I've deleted my previous answer, as I don't believe it was helpful any more, as the question's changed so much over time.

Here's what I understand the question to be:

You are given an input (c) of type decimal such that:

• 0 <= c <= 99.99m * 99.99m
• c has at most two decimal places (i.e. c == decimal.Round(c, 2))

You are required to find to decimal values a and b such that:

• Each of a and b are in the range [0, 99.99m]
• Each of a and b have at most two decimal places
• decimal.Round(a * b, 2) == c

My answer is that it's still not possible for all values of c. Counterexample: c = 9997.50

The highest possible values of a and b (99.99m each) gives decimal.Round(a * b, 2) == 9998.00, so that fails with a product which is too high.

Now if you keep a as high as it can be, and reduce b as little as possible, we get a=99.99m, b=99.98m - and now decimal.Round(a * b, 2) == 9997.00, so that fails with a product which is too low.

There is no way of getting any product between those two values - we've perturbed our first attempt by as small an amount as possible. Therefore there are no values for a and b satisfying the problem.

(I'm anticipating a new rule being introduced to cope with this, as that seems to be the way this question is going...)

Multiply C by 10,000. Then factor this number into its prime factors. Then find a partition of the prime factors into two sets such that the product of the numbers in each set is less than 10,000. If such a partition can be found, then return these two products divided by 100 as A and B. Otherwise, add one to the number and try again.

For example, if C=100.07, then the factors are 2, 2, 5, 5, 10007. Because one of the products must include the factor 10007, which is a prime number, the first condition can never be satisfied. So we try again with 1000701 = 3*3*3*13*2851. This time, we can partition the number, and we have A=3.51 and B=28.51 as a possible solution.

You can do this at most 99 times. If you need 100 or more, than the input value cannot have been generated from ConvertABToC.

This only guarantees that the result of ConvertCtoAB, when fed back into ConvertABtoC will produce the same C, not the other way around. It appears to violate rule #3, but then elsewhere the question is about rounding.

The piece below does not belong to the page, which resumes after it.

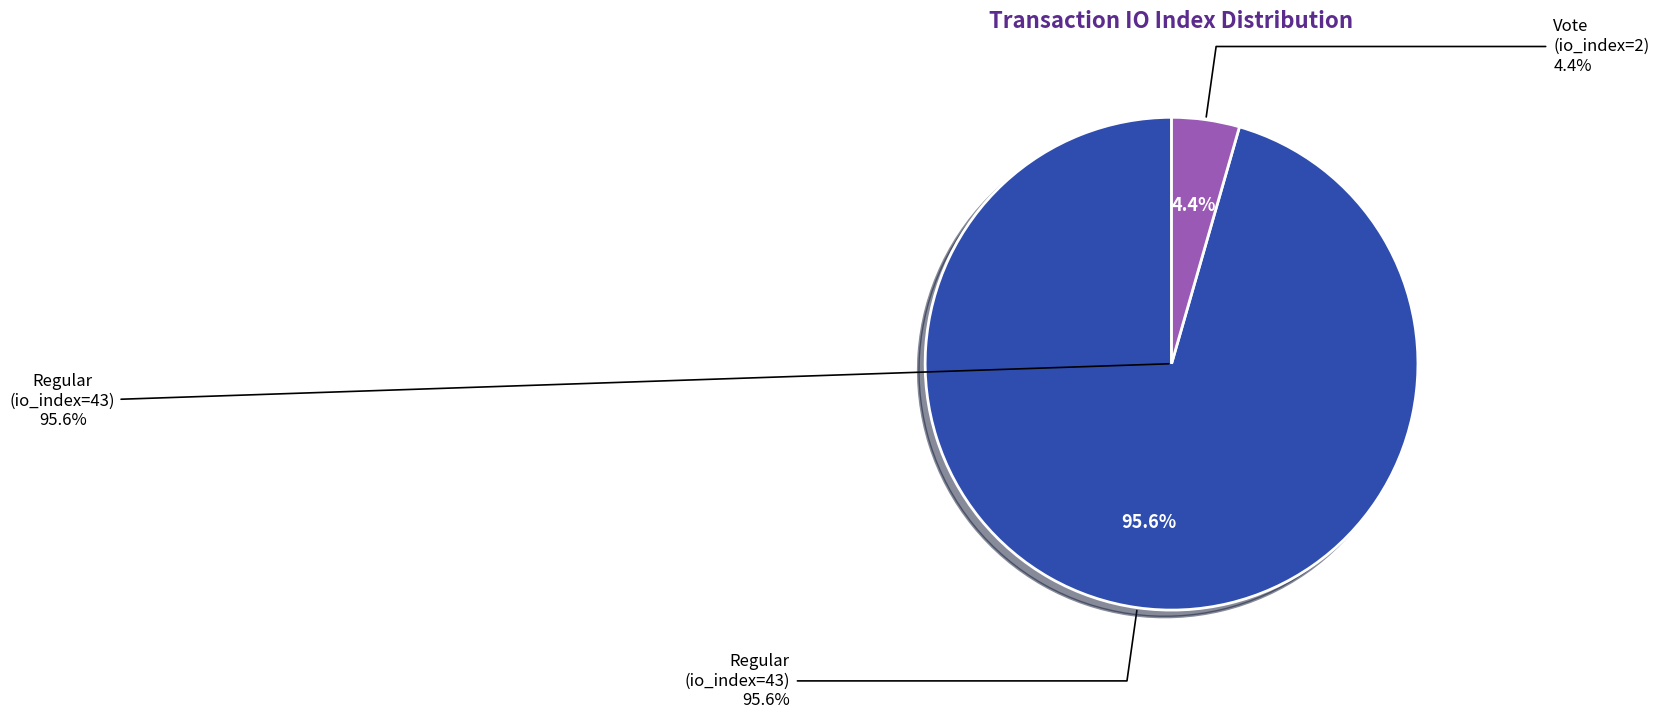

Which slice is the smallest?

Vote (io_index=2)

If no rounding at all is allowed, then one should stop and report infeasibility after trying the original 10000*C.

Skeet's idea to treat the interval as itself * 100 makes everything so much clearer...

The problem is indeed without a complete solution. It asks you to create a bijective function f : A x B -> C,
where A = B = {0 ... 9999} and C = {0 ... 9999*9999 }

9999*9999 = 9998001; plus the 0, that gives a cardinality of 99,980,002.

A X B has a cardinality of 100,000,000.

A bijective function over finite sets can't be defined when the domain and codomain have different cardinalities. There will always be at most 19,998 values of c whose (a, b) breakdown will have more than one solution.

Going back on the original interval definition: the closest you can get to a proper function is something like:

public decimal Ab2C(decimal a, decimal b)
{
    if(a != 99.99 and a != 99.98)
        return a*100 + b;
    return (100-a)*100 + b; // for instance;
}

In this case, values for a between 0.02 to 99.97 will give unique results; a = 0.00 or 99.99 will be identical, likewise for a = 0.01 or 99.98. there is NO possible discrimination between these two values.

public void C2AB(decimal c, out decimal a, out decimal b)
{
    // todo: sanity checks.
    if (c <= 99.99)  // either a = 0.00, or a = 99.99; and b = c.
    {
        b = c;
        a = 0.00;
        return;
    }

    if (c <= 2*99.99)
    {
        b = c - 99.99;
        a = 0.01; // or 9.98.
        return;
    }
    a = c / 100;
    b = c % 100;
}

}